START RECORDS PROVIDED

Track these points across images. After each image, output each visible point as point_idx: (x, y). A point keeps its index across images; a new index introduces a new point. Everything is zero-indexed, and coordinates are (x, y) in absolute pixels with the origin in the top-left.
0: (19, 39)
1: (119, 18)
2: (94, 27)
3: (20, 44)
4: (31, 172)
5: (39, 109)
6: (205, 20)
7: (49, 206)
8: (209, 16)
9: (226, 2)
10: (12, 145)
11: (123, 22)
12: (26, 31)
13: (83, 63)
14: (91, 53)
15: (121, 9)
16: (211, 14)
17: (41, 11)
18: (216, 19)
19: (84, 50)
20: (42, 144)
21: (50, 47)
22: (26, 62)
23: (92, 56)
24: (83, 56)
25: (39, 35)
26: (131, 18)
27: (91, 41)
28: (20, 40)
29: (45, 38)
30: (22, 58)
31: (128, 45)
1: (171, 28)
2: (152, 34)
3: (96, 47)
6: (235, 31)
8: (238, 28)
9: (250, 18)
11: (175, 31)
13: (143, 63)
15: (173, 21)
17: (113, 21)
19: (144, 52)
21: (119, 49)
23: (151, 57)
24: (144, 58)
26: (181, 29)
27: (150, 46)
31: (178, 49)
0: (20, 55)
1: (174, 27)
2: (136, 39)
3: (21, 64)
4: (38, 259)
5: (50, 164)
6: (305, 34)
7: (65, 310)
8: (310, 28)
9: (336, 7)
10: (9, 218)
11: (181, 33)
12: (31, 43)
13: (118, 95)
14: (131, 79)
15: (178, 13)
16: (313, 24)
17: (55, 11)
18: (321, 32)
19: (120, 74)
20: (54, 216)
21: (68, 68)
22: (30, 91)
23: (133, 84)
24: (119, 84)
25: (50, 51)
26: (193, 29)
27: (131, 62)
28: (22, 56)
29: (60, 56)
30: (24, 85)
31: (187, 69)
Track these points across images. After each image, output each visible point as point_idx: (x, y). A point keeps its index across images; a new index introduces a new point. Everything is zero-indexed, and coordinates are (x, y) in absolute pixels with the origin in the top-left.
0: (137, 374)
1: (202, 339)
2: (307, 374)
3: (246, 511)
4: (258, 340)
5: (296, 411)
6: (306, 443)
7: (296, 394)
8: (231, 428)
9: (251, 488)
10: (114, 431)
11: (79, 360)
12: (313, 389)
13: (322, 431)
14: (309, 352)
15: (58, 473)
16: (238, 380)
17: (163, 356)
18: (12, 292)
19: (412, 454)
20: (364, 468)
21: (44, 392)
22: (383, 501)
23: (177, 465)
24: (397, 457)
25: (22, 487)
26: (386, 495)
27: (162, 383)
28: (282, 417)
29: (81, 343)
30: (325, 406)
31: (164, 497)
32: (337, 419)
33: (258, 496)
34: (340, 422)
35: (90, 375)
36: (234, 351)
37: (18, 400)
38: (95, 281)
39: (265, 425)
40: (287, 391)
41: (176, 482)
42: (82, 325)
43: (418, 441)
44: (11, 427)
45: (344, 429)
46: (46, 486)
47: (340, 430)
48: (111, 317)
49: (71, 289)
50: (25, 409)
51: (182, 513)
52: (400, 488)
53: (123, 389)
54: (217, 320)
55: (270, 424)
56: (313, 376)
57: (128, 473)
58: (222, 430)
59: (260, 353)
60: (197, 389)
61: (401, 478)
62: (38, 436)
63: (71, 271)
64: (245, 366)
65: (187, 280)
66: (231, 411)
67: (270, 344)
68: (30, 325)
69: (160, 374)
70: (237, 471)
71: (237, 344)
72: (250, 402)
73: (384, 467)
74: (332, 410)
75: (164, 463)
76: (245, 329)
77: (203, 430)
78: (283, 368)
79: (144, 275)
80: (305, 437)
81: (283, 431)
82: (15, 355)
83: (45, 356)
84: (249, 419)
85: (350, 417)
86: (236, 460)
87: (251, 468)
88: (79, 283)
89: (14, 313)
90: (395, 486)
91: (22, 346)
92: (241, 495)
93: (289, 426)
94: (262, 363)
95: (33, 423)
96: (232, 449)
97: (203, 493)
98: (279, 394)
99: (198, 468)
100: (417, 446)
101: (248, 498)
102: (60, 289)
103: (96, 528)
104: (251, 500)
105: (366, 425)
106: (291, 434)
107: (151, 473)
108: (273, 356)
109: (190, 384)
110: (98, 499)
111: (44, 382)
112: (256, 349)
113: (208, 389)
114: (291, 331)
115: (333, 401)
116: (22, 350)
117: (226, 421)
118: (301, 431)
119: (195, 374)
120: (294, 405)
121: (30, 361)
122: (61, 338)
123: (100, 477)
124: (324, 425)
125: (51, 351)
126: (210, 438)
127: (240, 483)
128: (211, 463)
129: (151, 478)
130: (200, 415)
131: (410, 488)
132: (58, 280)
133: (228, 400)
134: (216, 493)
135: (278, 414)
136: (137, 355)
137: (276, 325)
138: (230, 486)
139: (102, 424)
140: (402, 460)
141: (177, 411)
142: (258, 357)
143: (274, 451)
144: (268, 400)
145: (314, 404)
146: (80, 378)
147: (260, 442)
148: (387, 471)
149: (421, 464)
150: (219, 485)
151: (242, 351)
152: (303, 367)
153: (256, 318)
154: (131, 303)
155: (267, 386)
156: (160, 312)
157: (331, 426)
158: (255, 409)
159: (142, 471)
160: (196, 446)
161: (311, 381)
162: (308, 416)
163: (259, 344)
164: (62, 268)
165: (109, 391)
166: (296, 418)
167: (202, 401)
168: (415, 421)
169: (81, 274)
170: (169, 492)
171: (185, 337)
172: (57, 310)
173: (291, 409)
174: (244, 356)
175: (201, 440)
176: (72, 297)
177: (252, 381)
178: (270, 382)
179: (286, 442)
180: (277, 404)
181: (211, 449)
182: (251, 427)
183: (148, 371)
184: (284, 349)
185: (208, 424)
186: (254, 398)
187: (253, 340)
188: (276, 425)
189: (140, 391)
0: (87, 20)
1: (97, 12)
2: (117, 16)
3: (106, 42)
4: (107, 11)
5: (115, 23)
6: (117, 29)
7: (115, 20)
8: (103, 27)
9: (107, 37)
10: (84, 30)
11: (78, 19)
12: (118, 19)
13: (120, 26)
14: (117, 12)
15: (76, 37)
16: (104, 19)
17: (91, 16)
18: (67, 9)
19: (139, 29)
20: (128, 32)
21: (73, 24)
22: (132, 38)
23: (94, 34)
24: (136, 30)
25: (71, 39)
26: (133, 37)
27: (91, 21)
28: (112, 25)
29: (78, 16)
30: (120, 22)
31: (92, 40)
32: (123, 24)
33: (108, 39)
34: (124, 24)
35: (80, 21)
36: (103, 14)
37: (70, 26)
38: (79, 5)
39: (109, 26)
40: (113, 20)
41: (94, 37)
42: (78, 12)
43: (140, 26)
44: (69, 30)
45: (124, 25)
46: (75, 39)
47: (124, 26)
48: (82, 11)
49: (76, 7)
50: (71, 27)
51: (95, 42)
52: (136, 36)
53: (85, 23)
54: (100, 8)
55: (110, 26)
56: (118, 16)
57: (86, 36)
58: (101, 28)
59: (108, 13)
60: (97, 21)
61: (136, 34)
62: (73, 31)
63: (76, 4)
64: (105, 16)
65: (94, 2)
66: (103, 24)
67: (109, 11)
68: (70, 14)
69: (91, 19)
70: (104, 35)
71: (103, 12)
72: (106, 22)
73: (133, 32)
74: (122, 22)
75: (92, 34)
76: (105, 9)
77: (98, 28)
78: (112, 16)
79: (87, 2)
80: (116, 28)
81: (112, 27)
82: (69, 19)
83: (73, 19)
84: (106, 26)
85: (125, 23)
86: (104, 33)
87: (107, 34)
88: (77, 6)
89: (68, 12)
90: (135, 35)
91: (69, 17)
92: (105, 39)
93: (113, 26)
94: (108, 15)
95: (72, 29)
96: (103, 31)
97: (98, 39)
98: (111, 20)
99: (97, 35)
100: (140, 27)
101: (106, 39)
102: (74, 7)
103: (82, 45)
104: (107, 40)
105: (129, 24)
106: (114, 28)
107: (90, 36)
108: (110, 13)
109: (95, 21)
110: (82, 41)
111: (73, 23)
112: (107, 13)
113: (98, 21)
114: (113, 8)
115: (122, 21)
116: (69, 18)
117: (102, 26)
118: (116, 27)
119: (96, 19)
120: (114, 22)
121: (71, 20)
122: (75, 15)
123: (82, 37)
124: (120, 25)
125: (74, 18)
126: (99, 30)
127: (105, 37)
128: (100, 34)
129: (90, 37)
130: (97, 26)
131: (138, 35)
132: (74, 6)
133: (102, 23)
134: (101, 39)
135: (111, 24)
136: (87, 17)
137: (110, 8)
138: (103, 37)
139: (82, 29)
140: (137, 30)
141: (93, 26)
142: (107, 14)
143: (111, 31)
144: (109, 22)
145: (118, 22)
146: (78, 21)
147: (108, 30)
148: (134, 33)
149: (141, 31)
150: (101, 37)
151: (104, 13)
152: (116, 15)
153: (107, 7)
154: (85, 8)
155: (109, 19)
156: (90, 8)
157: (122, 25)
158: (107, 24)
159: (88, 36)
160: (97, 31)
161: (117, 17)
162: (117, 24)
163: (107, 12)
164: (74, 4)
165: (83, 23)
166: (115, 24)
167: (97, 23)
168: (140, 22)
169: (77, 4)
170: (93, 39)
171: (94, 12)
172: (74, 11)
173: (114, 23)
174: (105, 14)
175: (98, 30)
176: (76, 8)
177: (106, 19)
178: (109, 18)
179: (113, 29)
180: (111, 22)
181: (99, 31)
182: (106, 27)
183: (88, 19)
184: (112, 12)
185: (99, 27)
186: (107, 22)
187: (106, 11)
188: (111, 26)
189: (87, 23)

END RECORDS PROVIDED

TASK INSTRUCTIONS:
Return nothing but the lines from the top of the records above through the line that has "30: (22, 58)". Keep each one exact.

ANSWER FOR THE TASK:
Track these points across images. After each image, output each visible point as point_idx: (x, y). A point keeps its index across images; a new index introduces a new point. Everything is zero-indexed, and coordinates are (x, y) in absolute pixels with the origin in the top-left.
0: (19, 39)
1: (119, 18)
2: (94, 27)
3: (20, 44)
4: (31, 172)
5: (39, 109)
6: (205, 20)
7: (49, 206)
8: (209, 16)
9: (226, 2)
10: (12, 145)
11: (123, 22)
12: (26, 31)
13: (83, 63)
14: (91, 53)
15: (121, 9)
16: (211, 14)
17: (41, 11)
18: (216, 19)
19: (84, 50)
20: (42, 144)
21: (50, 47)
22: (26, 62)
23: (92, 56)
24: (83, 56)
25: (39, 35)
26: (131, 18)
27: (91, 41)
28: (20, 40)
29: (45, 38)
30: (22, 58)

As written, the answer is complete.